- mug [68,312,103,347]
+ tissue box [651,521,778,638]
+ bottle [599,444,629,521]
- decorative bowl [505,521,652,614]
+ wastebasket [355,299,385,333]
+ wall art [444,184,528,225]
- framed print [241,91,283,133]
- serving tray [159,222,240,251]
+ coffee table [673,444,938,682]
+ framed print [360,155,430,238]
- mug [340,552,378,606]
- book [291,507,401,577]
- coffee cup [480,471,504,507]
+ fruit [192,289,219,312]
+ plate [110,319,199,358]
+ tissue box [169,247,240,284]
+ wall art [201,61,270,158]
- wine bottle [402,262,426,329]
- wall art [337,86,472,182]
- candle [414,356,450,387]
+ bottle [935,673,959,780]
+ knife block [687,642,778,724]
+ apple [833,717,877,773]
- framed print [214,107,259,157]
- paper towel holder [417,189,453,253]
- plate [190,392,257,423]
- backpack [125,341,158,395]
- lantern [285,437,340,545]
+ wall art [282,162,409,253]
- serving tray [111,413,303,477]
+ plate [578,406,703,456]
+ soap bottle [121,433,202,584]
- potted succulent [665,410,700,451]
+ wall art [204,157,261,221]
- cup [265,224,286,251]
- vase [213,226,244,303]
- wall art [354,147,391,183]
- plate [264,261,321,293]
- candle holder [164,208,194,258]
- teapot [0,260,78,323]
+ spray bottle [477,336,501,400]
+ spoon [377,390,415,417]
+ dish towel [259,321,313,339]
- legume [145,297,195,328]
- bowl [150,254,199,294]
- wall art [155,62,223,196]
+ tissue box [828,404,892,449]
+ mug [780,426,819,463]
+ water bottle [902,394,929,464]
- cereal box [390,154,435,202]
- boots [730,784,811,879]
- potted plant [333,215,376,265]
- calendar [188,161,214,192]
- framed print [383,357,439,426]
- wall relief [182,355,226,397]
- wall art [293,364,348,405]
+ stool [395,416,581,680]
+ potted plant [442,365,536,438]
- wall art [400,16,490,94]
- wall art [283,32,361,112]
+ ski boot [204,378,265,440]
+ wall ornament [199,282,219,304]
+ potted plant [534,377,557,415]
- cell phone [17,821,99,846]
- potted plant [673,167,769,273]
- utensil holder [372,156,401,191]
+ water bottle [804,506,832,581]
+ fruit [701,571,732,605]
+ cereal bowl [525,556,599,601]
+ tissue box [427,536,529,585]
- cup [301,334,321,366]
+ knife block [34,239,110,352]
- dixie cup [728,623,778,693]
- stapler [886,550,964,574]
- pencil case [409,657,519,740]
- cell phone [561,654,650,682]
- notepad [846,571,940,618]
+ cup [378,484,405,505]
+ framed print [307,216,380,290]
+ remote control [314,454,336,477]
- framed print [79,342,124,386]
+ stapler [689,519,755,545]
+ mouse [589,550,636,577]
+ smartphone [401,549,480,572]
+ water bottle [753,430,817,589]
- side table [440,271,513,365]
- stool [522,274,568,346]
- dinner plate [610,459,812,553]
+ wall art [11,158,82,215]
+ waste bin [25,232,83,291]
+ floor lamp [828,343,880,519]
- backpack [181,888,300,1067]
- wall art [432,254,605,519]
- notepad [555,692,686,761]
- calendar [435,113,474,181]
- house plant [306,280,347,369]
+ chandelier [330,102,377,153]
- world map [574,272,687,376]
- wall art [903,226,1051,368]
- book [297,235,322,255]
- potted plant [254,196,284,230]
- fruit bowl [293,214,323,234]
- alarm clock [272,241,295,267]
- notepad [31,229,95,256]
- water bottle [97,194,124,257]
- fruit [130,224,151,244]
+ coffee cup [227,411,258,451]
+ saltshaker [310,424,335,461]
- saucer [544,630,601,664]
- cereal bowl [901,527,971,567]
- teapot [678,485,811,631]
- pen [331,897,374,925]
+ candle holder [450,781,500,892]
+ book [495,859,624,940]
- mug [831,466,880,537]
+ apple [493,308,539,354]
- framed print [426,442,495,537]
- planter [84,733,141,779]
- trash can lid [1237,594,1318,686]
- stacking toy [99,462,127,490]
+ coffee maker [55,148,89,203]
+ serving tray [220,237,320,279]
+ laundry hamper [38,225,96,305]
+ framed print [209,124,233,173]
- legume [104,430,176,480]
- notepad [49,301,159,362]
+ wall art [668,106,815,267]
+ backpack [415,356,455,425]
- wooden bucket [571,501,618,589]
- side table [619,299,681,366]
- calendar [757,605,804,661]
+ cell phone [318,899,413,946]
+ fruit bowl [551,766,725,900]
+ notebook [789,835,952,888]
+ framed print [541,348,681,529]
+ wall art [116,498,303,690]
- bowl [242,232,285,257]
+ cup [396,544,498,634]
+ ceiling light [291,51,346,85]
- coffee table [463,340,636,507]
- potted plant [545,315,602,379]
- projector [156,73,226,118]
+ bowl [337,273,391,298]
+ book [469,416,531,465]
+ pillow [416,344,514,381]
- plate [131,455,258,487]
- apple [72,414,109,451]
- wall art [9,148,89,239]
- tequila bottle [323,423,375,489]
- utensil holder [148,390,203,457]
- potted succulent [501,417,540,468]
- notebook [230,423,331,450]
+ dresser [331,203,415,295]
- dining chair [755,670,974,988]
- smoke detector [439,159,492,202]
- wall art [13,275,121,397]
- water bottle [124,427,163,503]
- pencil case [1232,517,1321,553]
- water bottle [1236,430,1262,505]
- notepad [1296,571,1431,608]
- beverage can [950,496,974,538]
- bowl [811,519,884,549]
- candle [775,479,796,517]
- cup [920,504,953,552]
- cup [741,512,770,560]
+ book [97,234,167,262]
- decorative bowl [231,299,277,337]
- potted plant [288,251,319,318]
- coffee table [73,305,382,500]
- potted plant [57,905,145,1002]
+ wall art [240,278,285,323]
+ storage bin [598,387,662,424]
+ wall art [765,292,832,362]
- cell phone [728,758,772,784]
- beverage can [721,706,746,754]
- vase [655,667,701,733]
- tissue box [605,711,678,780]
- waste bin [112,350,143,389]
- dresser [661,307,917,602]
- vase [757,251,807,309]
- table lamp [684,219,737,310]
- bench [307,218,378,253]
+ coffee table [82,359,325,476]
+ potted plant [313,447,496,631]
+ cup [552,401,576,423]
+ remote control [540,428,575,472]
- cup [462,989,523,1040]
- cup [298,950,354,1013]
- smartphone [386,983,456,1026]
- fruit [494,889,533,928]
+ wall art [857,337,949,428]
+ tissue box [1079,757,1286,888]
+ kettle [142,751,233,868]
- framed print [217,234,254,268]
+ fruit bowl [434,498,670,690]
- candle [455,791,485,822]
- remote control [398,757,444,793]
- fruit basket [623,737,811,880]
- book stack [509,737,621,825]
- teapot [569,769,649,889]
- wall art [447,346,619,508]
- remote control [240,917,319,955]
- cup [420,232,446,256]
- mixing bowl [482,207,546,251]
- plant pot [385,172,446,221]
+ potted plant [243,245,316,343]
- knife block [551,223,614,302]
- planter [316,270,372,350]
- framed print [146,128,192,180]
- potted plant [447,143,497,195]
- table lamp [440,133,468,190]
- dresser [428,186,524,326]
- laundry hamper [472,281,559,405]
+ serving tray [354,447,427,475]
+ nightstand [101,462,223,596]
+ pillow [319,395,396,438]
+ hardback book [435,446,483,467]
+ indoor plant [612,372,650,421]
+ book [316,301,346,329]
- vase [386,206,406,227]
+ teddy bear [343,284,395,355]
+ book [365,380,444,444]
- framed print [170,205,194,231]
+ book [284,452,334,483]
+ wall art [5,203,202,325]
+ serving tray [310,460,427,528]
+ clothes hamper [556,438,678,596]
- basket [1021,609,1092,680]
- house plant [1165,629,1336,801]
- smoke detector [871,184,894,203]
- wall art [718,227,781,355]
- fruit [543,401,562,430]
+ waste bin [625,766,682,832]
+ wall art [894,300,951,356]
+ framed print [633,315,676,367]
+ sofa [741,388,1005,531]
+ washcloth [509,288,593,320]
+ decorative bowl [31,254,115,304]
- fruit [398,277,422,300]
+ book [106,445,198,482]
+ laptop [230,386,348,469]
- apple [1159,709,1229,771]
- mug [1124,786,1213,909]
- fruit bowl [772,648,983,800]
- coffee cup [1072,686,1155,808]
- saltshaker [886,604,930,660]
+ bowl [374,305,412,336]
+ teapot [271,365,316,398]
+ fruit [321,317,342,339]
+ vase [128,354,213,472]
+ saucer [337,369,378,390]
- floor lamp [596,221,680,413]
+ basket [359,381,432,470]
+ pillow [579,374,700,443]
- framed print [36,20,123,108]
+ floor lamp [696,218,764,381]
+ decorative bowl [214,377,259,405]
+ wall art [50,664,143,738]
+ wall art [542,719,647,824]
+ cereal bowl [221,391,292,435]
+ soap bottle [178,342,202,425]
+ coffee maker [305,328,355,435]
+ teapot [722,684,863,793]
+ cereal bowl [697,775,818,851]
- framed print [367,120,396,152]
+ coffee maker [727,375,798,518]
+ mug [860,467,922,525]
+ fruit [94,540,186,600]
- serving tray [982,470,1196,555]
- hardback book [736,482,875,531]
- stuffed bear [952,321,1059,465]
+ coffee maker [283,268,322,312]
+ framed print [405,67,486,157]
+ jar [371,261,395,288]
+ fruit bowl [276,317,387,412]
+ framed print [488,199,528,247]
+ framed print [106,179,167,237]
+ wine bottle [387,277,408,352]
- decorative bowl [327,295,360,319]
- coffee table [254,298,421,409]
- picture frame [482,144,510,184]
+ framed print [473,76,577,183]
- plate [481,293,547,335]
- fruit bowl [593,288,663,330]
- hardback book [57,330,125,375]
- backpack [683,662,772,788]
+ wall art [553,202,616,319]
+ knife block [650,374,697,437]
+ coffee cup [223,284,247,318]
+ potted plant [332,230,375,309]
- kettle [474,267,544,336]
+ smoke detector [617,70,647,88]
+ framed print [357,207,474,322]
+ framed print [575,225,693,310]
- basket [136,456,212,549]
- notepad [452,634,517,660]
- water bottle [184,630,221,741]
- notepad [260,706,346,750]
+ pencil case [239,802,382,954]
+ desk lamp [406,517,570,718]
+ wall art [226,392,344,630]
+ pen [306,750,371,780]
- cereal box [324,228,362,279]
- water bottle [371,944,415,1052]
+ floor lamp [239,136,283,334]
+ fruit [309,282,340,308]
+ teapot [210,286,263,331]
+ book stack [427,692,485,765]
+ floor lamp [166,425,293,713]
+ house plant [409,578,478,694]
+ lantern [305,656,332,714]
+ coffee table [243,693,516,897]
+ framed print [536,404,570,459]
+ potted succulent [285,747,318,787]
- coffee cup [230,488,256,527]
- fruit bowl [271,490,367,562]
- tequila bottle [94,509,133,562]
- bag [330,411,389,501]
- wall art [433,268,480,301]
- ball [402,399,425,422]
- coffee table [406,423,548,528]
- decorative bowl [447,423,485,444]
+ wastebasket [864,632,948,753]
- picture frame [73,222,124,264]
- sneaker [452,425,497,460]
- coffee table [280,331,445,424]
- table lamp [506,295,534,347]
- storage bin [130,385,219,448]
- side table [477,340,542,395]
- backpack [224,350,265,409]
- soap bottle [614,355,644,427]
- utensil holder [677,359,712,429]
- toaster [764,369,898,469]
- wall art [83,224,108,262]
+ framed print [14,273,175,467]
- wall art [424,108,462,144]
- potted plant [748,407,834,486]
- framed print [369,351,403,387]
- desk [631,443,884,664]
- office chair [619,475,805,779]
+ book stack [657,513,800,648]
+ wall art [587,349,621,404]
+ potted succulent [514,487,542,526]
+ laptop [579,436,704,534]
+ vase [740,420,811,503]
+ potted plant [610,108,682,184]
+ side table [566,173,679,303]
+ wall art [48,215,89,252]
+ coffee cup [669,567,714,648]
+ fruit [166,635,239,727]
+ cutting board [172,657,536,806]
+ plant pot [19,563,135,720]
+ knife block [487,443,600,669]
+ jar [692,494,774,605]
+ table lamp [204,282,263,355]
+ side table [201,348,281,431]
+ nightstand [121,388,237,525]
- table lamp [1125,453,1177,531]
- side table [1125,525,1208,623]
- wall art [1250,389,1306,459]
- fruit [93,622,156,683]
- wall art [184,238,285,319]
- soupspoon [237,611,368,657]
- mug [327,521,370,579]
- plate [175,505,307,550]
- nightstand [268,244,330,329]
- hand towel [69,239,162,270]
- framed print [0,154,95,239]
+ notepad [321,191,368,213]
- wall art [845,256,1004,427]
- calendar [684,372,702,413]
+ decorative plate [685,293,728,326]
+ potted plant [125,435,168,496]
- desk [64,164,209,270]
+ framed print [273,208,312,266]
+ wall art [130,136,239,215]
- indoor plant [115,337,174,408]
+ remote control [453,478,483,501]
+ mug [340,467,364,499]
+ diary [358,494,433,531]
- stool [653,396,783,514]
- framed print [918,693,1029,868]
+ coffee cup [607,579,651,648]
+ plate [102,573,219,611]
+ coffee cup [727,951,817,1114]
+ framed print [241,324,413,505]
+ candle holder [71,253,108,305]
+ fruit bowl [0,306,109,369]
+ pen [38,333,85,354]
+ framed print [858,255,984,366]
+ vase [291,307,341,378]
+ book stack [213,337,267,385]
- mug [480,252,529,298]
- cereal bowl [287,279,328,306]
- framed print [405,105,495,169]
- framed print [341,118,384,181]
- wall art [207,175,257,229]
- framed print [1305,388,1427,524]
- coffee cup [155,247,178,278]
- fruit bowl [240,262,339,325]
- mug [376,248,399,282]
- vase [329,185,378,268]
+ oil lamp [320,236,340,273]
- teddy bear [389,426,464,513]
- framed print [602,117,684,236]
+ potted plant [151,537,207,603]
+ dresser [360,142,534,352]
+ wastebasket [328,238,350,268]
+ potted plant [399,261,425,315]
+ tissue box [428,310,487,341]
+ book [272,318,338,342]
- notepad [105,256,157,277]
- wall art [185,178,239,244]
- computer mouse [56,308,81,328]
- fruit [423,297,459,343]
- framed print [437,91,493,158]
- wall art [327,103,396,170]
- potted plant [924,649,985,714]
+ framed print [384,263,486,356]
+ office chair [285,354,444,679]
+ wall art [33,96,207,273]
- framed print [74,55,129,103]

__________

[The problem]
Restate word for word the entries above, starting at the line with "- framed print [602,117,684,236]" and ending at the line with "- potted plant [924,649,985,714]", inclusive, and no others.

[Result]
- framed print [602,117,684,236]
+ potted plant [151,537,207,603]
+ dresser [360,142,534,352]
+ wastebasket [328,238,350,268]
+ potted plant [399,261,425,315]
+ tissue box [428,310,487,341]
+ book [272,318,338,342]
- notepad [105,256,157,277]
- wall art [185,178,239,244]
- computer mouse [56,308,81,328]
- fruit [423,297,459,343]
- framed print [437,91,493,158]
- wall art [327,103,396,170]
- potted plant [924,649,985,714]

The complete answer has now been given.